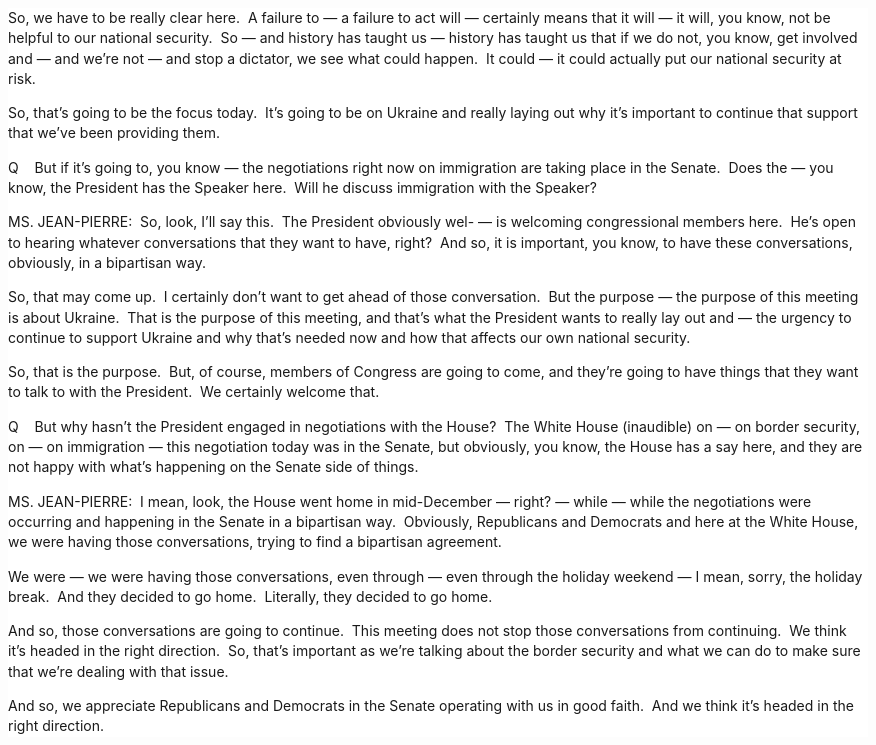 So, we have to be really clear here.  A failure to — a failure to act
will — certainly means that it will — it will, you know, not be helpful
to our national security.  So — and history has taught us — history has
taught us that if we do not, you know, get involved and — and we’re not
— and stop a dictator, we see what could happen.  It could — it could
actually put our national security at risk.

So, that’s going to be the focus today.  It’s going to be on Ukraine and
really laying out why it’s important to continue that support that we’ve
been providing them.

Q    But if it’s going to, you know — the negotiations right now on
immigration are taking place in the Senate.  Does the — you know, the
President has the Speaker here.  Will he discuss immigration with the
Speaker?

MS. JEAN-PIERRE:  So, look, I’ll say this.  The President obviously wel-
— is welcoming congressional members here.  He’s open to hearing
whatever conversations that they want to have, right?  And so, it is
important, you know, to have these conversations, obviously, in a
bipartisan way.

So, that may come up.  I certainly don’t want to get ahead of those
conversation.  But the purpose — the purpose of this meeting is about
Ukraine.  That is the purpose of this meeting, and that’s what the
President wants to really lay out and — the urgency to continue to
support Ukraine and why that’s needed now and how that affects our own
national security. 

So, that is the purpose.  But, of course, members of Congress are going
to come, and they’re going to have things that they want to talk to with
the President.  We certainly welcome that.

Q    But why hasn’t the President engaged in negotiations with the
House?  The White House (inaudible) on — on border security, on — on
immigration — this negotiation today was in the Senate, but obviously,
you know, the House has a say here, and they are not happy with what’s
happening on the Senate side of things.

MS. JEAN-PIERRE:  I mean, look, the House went home in mid-December —
right? — while — while the negotiations were occurring and happening in
the Senate in a bipartisan way.  Obviously, Republicans and Democrats
and here at the White House, we were having those conversations, trying
to find a bipartisan agreement.

We were — we were having those conversations, even through — even
through the holiday weekend — I mean, sorry, the holiday break.  And
they decided to go home.  Literally, they decided to go home. 

And so, those conversations are going to continue.  This meeting does
not stop those conversations from continuing.  We think it’s headed in
the right direction.  So, that’s important as we’re talking about the
border security and what we can do to make sure that we’re dealing with
that issue.

And so, we appreciate Republicans and Democrats in the Senate operating
with us in good faith.  And we think it’s headed in the right direction.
#####
**PROBLEM DESCRIPTION:**
Update these lines so that every "national security" becomes "homeland security", leaving all other wording as it is. Omit the pictures from your answer.

**YOUR RESPONSE:**
 So, we have to be really clear here.  A failure to — a failure to act
will — certainly means that it will — it will, you know, not be helpful
to our homeland security.  So — and history has taught us — history has
taught us that if we do not, you know, get involved and — and we’re not
— and stop a dictator, we see what could happen.  It could — it could
actually put our homeland security at risk.

So, that’s going to be the focus today.  It’s going to be on Ukraine and
really laying out why it’s important to continue that support that we’ve
been providing them.

Q    But if it’s going to, you know — the negotiations right now on
immigration are taking place in the Senate.  Does the — you know, the
President has the Speaker here.  Will he discuss immigration with the
Speaker?

MS. JEAN-PIERRE:  So, look, I’ll say this.  The President obviously wel-
— is welcoming congressional members here.  He’s open to hearing
whatever conversations that they want to have, right?  And so, it is
important, you know, to have these conversations, obviously, in a
bipartisan way.

So, that may come up.  I certainly don’t want to get ahead of those
conversation.  But the purpose — the purpose of this meeting is about
Ukraine.  That is the purpose of this meeting, and that’s what the
President wants to really lay out and — the urgency to continue to
support Ukraine and why that’s needed now and how that affects our own
homeland security. 

So, that is the purpose.  But, of course, members of Congress are going
to come, and they’re going to have things that they want to talk to with
the President.  We certainly welcome that.

Q    But why hasn’t the President engaged in negotiations with the
House?  The White House (inaudible) on — on border security, on — on
immigration — this negotiation today was in the Senate, but obviously,
you know, the House has a say here, and they are not happy with what’s
happening on the Senate side of things.

MS. JEAN-PIERRE:  I mean, look, the House went home in mid-December —
right? — while — while the negotiations were occurring and happening in
the Senate in a bipartisan way.  Obviously, Republicans and Democrats
and here at the White House, we were having those conversations, trying
to find a bipartisan agreement.

We were — we were having those conversations, even through — even
through the holiday weekend — I mean, sorry, the holiday break.  And
they decided to go home.  Literally, they decided to go home. 

And so, those conversations are going to continue.  This meeting does
not stop those conversations from continuing.  We think it’s headed in
the right direction.  So, that’s important as we’re talking about the
border security and what we can do to make sure that we’re dealing with
that issue.

And so, we appreciate Republicans and Democrats in the Senate operating
with us in good faith.  And we think it’s headed in the right direction.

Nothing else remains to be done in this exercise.